INSTRUCTIONS FOR THE TASK:
How do the lines below between the ones holding "Closing Song: |" and "trip begins |", inclusive, read? Give them again exactly, with no other lines.

ENTRIES SUPPLIED:
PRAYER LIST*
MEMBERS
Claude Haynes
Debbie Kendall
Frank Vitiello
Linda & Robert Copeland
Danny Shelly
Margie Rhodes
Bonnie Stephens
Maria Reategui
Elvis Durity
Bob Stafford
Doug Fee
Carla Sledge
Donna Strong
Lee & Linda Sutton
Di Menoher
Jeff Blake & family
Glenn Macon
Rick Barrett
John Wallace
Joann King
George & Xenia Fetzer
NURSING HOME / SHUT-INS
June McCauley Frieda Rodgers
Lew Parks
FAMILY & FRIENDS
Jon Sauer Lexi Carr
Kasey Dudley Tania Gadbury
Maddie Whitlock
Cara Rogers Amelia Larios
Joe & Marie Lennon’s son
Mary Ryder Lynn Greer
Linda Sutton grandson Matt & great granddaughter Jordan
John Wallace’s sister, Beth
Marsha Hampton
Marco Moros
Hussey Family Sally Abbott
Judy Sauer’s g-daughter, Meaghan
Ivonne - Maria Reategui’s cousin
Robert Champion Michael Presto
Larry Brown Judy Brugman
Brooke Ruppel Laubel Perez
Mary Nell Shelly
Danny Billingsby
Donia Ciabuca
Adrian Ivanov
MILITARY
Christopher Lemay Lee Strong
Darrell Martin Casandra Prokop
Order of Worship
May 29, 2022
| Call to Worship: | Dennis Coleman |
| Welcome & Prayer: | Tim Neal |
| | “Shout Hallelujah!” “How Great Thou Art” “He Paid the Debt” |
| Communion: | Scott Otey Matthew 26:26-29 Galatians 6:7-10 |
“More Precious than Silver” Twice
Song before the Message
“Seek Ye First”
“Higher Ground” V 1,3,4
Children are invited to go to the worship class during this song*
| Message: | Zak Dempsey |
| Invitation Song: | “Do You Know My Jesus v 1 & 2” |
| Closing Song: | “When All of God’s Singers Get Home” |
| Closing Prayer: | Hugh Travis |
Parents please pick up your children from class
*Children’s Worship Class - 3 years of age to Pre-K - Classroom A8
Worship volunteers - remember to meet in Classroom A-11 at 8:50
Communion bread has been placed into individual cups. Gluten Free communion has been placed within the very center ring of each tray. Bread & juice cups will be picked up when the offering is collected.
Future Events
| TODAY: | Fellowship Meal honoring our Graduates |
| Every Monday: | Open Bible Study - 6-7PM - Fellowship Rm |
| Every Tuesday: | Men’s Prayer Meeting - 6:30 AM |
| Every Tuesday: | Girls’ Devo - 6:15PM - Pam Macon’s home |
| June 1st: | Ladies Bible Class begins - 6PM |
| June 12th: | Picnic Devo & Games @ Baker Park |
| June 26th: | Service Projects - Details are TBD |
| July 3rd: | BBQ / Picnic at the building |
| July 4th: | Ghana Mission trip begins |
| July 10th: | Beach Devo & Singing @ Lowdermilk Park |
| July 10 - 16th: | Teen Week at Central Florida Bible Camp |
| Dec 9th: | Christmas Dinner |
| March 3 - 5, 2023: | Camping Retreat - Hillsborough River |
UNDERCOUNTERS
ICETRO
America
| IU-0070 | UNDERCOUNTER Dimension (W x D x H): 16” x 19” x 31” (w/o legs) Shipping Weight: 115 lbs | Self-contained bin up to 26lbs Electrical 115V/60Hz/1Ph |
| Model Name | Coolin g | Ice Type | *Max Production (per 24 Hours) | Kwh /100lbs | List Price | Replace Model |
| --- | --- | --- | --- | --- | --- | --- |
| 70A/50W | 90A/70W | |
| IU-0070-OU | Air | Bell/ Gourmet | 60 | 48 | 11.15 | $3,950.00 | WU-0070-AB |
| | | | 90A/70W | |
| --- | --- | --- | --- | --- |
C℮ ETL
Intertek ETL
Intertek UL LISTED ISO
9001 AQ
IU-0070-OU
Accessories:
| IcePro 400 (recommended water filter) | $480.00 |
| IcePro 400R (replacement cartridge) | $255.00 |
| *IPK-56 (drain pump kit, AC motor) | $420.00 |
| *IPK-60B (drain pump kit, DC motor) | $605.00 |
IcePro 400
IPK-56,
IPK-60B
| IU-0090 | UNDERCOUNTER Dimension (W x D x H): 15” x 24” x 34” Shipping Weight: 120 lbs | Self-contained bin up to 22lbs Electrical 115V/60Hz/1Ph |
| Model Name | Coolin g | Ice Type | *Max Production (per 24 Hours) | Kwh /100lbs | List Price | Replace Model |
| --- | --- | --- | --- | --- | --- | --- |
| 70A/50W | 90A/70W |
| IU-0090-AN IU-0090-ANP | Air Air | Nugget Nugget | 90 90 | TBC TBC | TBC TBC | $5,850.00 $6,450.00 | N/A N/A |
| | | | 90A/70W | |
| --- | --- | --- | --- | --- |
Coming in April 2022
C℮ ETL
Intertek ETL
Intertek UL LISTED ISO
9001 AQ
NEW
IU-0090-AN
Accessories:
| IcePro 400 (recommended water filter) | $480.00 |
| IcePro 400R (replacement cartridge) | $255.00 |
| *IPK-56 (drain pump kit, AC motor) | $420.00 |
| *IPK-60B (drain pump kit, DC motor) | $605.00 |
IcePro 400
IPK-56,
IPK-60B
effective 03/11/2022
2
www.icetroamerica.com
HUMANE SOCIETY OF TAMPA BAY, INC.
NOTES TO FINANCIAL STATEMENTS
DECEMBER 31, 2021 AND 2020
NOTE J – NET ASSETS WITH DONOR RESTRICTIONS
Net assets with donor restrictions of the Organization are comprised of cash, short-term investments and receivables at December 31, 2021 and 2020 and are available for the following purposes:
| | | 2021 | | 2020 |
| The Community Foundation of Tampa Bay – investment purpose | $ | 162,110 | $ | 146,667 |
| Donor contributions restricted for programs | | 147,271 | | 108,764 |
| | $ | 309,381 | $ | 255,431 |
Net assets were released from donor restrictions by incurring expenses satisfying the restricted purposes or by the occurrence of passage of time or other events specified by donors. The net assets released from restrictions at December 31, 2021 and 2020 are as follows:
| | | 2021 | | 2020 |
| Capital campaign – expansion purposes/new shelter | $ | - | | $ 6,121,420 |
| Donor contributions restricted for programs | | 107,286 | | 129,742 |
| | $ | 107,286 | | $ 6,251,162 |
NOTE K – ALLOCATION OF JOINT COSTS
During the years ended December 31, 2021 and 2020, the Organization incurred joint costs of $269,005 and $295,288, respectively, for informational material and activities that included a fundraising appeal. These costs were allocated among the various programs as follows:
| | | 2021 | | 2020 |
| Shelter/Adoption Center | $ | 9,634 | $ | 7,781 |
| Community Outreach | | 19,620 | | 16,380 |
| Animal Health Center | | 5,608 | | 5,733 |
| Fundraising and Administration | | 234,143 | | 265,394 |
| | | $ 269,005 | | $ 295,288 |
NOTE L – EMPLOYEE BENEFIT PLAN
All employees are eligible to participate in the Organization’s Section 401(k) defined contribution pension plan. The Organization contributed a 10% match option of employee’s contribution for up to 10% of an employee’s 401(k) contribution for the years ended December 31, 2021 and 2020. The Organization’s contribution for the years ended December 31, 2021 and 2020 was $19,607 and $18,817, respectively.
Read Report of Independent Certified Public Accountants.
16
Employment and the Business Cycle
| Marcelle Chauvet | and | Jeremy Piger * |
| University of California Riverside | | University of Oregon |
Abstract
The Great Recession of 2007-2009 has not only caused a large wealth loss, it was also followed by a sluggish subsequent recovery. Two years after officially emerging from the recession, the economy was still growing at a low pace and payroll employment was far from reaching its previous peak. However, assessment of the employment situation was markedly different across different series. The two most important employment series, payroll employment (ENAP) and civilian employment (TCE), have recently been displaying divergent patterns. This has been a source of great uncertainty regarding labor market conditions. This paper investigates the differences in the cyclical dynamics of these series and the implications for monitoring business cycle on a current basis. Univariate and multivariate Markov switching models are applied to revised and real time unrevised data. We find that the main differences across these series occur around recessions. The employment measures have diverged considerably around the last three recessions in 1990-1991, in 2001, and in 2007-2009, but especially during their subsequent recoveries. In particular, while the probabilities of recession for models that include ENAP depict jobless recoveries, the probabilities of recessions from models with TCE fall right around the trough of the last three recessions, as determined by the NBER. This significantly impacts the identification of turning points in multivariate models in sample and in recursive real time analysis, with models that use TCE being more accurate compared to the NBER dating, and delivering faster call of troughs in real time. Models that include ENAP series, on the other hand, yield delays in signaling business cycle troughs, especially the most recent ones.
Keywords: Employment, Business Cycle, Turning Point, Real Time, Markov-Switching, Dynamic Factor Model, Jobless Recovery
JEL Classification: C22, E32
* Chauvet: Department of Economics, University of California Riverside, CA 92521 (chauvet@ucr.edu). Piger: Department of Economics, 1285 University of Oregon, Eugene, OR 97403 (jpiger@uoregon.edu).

OUTPUT BELOW:
| Closing Song: | “When All of God’s Singers Get Home” |
| Closing Prayer: | Hugh Travis |
Parents please pick up your children from class
*Children’s Worship Class - 3 years of age to Pre-K - Classroom A8
Worship volunteers - remember to meet in Classroom A-11 at 8:50
Communion bread has been placed into individual cups. Gluten Free communion has been placed within the very center ring of each tray. Bread & juice cups will be picked up when the offering is collected.
Future Events
| TODAY: | Fellowship Meal honoring our Graduates |
| Every Monday: | Open Bible Study - 6-7PM - Fellowship Rm |
| Every Tuesday: | Men’s Prayer Meeting - 6:30 AM |
| Every Tuesday: | Girls’ Devo - 6:15PM - Pam Macon’s home |
| June 1st: | Ladies Bible Class begins - 6PM |
| June 12th: | Picnic Devo & Games @ Baker Park |
| June 26th: | Service Projects - Details are TBD |
| July 3rd: | BBQ / Picnic at the building |
| July 4th: | Ghana Mission trip begins |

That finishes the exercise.